I spent my 20s doing exactly what I was supposed to do. I left home for college, lived away for a decade, and honestly, life was good. It wasn't a disaster, and I wasn't struggling. However, I realize now that I wasn’t being as intentional as I could have been, especially when it came to managing my finances.
In 2021, I made the decision to move back in with my mom after she purchased her new home. This wasn’t a hasty retreat; it was a conscious choice to transition from merely coasting through life to actively building something meaningful. Two years ago, I finally decided to take my finances seriously, and last year, I embarked on the slow but rewarding journey of remodeling my room to make it truly feel like my own sanctuary.
The thing about The Oasis pillar of my Radiant 90 journey is that it isn't a finished project. My room is very much a work in progress. My bathroom still needs to be finished, and there are a dozen minor things in the bedroom that I haven't crossed off the list yet.
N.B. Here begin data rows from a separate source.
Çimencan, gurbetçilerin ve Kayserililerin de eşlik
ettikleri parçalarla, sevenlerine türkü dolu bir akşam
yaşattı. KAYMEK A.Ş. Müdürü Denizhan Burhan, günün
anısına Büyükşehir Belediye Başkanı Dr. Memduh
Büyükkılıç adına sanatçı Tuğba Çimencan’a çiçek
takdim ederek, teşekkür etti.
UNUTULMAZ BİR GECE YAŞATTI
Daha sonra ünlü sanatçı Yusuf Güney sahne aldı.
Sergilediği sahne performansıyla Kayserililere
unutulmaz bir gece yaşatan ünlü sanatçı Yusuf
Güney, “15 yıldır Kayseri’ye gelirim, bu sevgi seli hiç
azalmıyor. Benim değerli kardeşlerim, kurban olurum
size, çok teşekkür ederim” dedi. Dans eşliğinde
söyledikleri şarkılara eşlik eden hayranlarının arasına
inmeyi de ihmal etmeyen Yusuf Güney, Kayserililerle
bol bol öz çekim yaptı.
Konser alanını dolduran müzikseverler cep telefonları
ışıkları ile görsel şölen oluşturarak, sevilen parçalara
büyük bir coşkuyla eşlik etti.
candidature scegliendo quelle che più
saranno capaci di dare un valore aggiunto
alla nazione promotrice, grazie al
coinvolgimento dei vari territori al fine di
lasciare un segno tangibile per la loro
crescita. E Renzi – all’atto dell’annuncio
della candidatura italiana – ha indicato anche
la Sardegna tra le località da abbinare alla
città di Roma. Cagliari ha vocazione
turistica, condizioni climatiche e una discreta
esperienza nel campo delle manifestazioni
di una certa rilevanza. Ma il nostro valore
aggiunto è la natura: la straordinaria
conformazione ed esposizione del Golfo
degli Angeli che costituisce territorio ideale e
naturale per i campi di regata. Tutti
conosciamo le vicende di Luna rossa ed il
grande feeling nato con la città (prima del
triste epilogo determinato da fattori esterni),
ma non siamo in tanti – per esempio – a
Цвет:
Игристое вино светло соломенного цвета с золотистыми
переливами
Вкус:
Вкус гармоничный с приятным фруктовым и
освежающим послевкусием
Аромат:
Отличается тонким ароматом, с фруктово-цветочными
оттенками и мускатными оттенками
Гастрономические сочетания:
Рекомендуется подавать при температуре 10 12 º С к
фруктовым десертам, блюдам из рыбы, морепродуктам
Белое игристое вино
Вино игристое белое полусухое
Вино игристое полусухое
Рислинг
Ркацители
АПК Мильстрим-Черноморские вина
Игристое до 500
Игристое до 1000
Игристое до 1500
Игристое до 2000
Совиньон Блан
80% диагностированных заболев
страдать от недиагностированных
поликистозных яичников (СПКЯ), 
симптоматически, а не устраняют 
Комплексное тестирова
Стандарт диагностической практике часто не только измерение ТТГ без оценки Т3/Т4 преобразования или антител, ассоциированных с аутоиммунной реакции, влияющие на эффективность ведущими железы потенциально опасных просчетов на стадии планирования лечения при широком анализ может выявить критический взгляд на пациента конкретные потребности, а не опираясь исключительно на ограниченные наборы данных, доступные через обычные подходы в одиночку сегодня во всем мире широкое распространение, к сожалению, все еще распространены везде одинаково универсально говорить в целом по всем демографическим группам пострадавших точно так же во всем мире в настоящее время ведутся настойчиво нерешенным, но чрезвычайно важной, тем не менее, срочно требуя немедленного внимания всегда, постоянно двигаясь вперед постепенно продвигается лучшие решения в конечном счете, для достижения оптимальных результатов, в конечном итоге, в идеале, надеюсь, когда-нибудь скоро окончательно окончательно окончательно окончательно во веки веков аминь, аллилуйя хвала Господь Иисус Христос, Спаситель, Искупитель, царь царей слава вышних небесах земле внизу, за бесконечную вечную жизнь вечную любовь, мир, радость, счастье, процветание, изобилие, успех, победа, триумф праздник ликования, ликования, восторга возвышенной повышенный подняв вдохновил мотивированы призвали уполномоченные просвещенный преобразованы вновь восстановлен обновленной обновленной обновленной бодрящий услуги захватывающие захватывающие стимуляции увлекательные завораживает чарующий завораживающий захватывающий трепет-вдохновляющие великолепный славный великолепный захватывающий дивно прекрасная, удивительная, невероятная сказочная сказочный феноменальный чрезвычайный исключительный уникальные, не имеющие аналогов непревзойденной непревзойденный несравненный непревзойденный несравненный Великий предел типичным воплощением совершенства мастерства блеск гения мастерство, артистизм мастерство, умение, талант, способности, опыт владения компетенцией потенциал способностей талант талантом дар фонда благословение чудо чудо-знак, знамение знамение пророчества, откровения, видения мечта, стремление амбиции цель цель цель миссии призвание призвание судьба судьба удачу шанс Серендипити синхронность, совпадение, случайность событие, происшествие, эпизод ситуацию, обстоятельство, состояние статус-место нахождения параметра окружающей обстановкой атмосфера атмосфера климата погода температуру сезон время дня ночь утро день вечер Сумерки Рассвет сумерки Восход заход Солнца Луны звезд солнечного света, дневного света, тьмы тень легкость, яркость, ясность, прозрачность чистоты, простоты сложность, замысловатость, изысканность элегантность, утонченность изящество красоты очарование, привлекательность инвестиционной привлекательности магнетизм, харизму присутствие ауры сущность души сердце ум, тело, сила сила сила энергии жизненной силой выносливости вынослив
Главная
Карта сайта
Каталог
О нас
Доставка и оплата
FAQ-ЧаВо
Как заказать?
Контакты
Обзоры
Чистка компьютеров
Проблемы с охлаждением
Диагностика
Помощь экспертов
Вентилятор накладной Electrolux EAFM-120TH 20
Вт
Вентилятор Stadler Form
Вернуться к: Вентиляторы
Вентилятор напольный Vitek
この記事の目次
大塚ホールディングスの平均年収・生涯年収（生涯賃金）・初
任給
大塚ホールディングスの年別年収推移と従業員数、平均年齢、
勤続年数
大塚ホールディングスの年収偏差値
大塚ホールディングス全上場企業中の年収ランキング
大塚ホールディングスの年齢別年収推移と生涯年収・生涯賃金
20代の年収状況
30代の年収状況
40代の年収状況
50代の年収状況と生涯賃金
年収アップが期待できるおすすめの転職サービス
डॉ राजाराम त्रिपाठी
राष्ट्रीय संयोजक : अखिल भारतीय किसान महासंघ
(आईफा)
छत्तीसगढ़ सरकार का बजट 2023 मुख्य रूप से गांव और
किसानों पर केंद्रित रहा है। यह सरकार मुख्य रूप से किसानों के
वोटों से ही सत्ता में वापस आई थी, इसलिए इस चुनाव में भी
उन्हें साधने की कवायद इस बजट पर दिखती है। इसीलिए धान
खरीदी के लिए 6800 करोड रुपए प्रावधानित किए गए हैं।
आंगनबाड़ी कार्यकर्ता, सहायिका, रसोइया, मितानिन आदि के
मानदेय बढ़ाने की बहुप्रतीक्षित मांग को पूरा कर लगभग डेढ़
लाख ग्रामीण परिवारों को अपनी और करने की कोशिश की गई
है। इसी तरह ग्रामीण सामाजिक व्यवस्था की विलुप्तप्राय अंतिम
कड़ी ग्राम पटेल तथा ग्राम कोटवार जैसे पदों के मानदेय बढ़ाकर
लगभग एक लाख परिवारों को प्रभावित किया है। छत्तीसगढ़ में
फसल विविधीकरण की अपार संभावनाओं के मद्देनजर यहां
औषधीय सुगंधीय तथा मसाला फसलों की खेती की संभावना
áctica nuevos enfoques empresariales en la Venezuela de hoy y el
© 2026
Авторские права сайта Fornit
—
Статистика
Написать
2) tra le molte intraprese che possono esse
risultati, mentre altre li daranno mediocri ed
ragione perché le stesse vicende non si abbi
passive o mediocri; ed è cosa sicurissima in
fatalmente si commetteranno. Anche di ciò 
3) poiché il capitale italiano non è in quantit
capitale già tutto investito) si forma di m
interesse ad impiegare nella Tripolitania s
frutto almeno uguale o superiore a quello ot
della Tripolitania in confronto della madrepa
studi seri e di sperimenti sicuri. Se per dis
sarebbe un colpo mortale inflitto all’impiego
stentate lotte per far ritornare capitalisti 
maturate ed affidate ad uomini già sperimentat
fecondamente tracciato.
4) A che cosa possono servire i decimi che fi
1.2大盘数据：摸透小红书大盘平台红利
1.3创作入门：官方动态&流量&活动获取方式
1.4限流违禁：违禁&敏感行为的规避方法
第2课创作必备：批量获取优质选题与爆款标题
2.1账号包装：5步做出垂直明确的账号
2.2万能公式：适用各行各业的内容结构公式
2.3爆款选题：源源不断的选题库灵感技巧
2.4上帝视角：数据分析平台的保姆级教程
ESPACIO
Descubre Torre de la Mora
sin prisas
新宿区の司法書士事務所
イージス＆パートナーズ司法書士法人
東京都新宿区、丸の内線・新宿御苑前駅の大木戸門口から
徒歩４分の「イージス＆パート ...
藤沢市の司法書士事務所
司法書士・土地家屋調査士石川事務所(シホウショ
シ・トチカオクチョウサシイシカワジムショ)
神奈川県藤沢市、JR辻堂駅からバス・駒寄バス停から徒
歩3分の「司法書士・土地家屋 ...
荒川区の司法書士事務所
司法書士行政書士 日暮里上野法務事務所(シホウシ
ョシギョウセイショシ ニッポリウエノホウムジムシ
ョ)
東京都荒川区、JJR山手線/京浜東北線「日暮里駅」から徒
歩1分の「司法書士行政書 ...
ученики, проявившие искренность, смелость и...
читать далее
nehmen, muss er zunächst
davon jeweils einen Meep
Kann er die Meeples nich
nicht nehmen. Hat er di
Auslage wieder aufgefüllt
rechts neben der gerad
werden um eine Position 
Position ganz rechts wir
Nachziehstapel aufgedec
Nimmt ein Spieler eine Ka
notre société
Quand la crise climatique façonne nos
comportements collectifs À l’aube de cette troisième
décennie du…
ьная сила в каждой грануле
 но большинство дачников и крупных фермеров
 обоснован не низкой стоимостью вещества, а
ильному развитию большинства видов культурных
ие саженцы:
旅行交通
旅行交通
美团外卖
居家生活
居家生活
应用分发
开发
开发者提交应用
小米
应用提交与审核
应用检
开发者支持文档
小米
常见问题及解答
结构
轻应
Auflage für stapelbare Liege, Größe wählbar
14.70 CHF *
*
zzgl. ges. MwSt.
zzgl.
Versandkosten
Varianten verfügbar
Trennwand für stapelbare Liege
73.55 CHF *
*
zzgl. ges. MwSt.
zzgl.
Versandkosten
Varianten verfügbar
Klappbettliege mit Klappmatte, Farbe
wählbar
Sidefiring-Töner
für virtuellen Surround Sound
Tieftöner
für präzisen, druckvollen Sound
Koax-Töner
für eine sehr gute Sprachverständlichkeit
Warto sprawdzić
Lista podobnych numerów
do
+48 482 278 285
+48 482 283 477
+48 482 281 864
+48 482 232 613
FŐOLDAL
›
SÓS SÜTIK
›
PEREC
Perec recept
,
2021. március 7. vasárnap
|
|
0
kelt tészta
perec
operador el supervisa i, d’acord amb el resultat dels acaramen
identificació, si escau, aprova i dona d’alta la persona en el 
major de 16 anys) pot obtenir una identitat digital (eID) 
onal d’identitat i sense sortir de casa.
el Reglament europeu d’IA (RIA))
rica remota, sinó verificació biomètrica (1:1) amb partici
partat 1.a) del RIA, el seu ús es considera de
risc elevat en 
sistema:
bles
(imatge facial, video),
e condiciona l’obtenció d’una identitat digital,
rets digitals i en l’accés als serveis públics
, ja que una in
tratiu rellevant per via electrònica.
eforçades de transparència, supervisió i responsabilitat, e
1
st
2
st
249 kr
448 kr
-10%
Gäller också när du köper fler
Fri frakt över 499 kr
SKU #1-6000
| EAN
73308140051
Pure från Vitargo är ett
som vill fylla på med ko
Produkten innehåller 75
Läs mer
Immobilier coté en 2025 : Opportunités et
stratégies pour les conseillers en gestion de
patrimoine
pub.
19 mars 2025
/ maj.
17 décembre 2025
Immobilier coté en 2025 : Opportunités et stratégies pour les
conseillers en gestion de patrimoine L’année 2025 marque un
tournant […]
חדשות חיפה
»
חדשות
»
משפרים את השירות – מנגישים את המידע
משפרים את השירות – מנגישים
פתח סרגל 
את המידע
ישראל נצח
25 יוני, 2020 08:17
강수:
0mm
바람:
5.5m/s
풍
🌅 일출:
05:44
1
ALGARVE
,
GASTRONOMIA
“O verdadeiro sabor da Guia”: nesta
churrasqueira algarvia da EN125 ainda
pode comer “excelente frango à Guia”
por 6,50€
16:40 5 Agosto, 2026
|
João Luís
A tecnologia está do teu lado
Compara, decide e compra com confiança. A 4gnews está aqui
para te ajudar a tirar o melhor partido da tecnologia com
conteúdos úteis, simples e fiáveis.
But I’m learning that the middle is where life actually happens.
The Beauty of the "Not Yet"
It’s all too easy to feel stuck in limbo where you're in your 30s living at home amid a sea of unfinished projects. I used to believe that I couldn’t embody my "radiance" until every corner was polished, and my savings account hit a magical number
But making peace with the middle means realizing that I don't have to wait for the reveal to enjoy the space I inhabit.
The 10-minute daily reset and making my bed every morning has changed how I see the mess. Even if there’s a project in the corner or the bathroom is a "no-go" zone right now, the bed is made and the surfaces are clear. I am respecting the space I do have, while I work toward the space I want.
The Good Years vs. The Intentional Years
Looking back at my 20s, I don’t see them as a series of mistakes. They were vibrant and filled with experiences. Yet, there’s a profound sense of satisfaction that comes with my 30s - a quiet power in knowing exactly where my money is flowing. I take pride in being the one putting in the hard work to transform this room, even if it’s taking more time than I initially hoped..
Living with my mom has given me the margin to fix the financial decisions of my younger self. It’s a trade-off: I don’t have my own front door yet, but I have a level of peace I never had when I was independent but irresponsible.
To the Other "Work in Progress" Humans
If you find yourself in your 30s, feeling like your life resembles a half-finished room, know that you are not alone. We’ve been conditioned to think that by this age, everything should be neatly painted, polished, and fully paid for.
Yet, there’s a unique beauty in the dust and disorder. It signifies that work is in progress. It means you’re evolving. It means you’re laying down roots and building a solid foundation instead of merely renting a temporary vibe.
My Oasis isn't perfect yet. The bathroom is still a project for another day. But the bed is made, the floors are clear, and I’m finally at peace with being right here, in the middle of it all.